This week – biohackers genetically modifying themselves; response to Slaughterbots; first CRISPR clinical trial could begin in 2018; transhumanism and religions; sweating robots doing pushups and situps; and more!
More than a human
Martha Minow moderates a conversation with Joi Ito, Father Eric Salobir, the Venerable Tenzin Priyadarshi, and Max Tegmark on the role of belief systems at the onset of AI: How do cultural and religious traditions reverberate with the ethical decision-making processes of our time? Do different belief systems offer different pathways towards a transhumanist future? If so, how do we reconcile the diverse Gods of our cultures?
Former Nasa biochemist Josiah Zayner became an online sensation by conducting DIY gene therapy on himself. In this interview with The Guardian, he explains his motivations, goals and recent experiments he conducted on himself.
The title says everything. Aubrey de Grey, one of the pioneers of anti ageing research, talks about his work, his book and how he plans to cure ageing and make humans live much longer than today.
Despite a warning from the federal government about do-it-yourself gene therapy, two companies say they’ll continue offering DNA-altering materials to the public. The companies, The Odin and Ascendance Biomedical, both recently posted videos online of people self-administering DNA molecules their labs had produced.
Isaac Arthur explores the idea and Networked Intelligence in general, to see how realistic it is, and what benefits or concerns might arise from it. The concept of linking many minds together to act in concert, or even fuse into a new singular entity, has been popular in science fiction for decades.
Here’s another voice calling for AI community to think about the transparency of the system they create. Even though opening the “AI black box” is a tough challenge, there are things AI community can do right now to increase transparency, like not pretending the bot is a human or being aware of biases in AI system and minimising them.
CGP Grey explains how AI systems learn in a way everyone can understand it.
Current AI systems are impressive, but how smart are they? A reporter from Vox tries to answer this question and comes to the conclusion that we are surrounded by a swarm of highly specialised system outperforming humans in some domains. But the mistake is to assume that these systems add up to make a true AI and we shouldn’t take pattern recognition as a sign of intelligence.
Slaughterbots was a short video released a couple of weeks ago showing a world in which small autonomous killer drones are a thing and they fall into wrong hands, causing numerous casualties and massive chaos. This article is a response and analysis of the video and the future it depicts from someone who was helping US government to chose what technologies the United States military should invest in. He focuses on four assumptions the video has made, which in his words, “range from questionable, at best, to completely fanciful”.
A team of Japanese engineers has designed robots that can perform pushups, do crunches, stretch and even sweat while doing so.

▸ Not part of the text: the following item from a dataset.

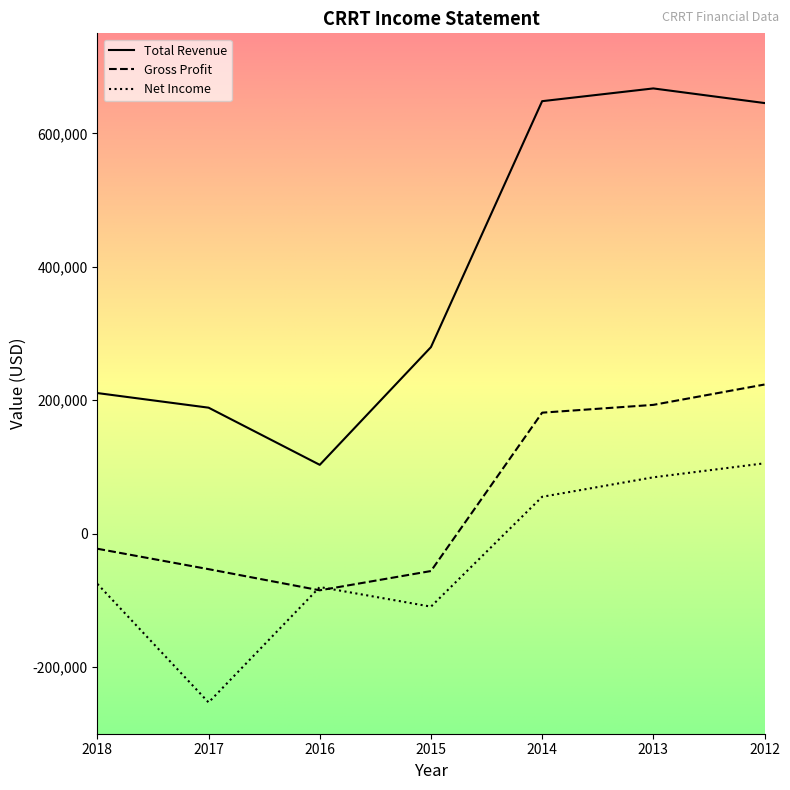

At which label is Total Revenue closest to 385250?

2015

Unlike other humanoid robots, which are built from rigid parts, these robots are designed to mimic human musculoskeletal system.

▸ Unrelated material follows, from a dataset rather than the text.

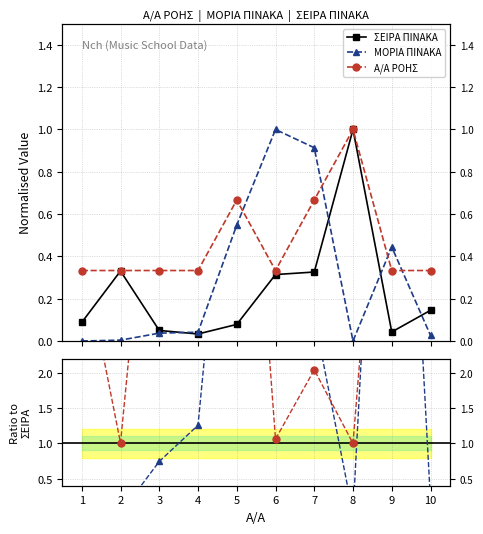

What are all the series names shown in the legend?

ΣΕΙΡΑ ΠΙΝΑΚΑ, ΜΟΡΙΑ ΠΙΝΑΚΑ, Α/Α ΡΟΗΣ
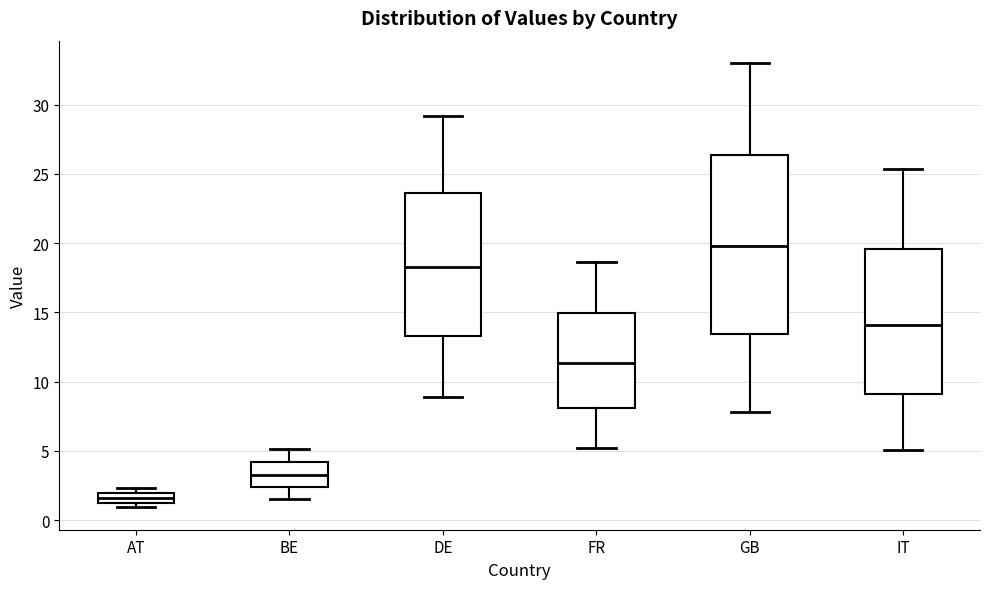

Which box has the highest median line?

GB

Here’s Minotaur – a four-legged robot created by Ghost Robotics which can walk on every terrain, climb fences and open doors.
Researchers have managed to teach a swarm of a dozen 250g quadrotors to fly in close formation, even though each one is using just one small camera and a simple IMU. This is probably the largest swarm of quadrotors which don’t rely on motion capture or GPS.
CRISPR Therapeutics has applied to run the first CRISPR clinical trial. Officially submitted to European regulatory authorities, the application outlines a test of CTX001, a CRISPR treatment designed for patients with sickle cell disease and β-thalassemia.
Can you imagine a plant that’s also a desk lamp? Researchers from MIT think it is possible.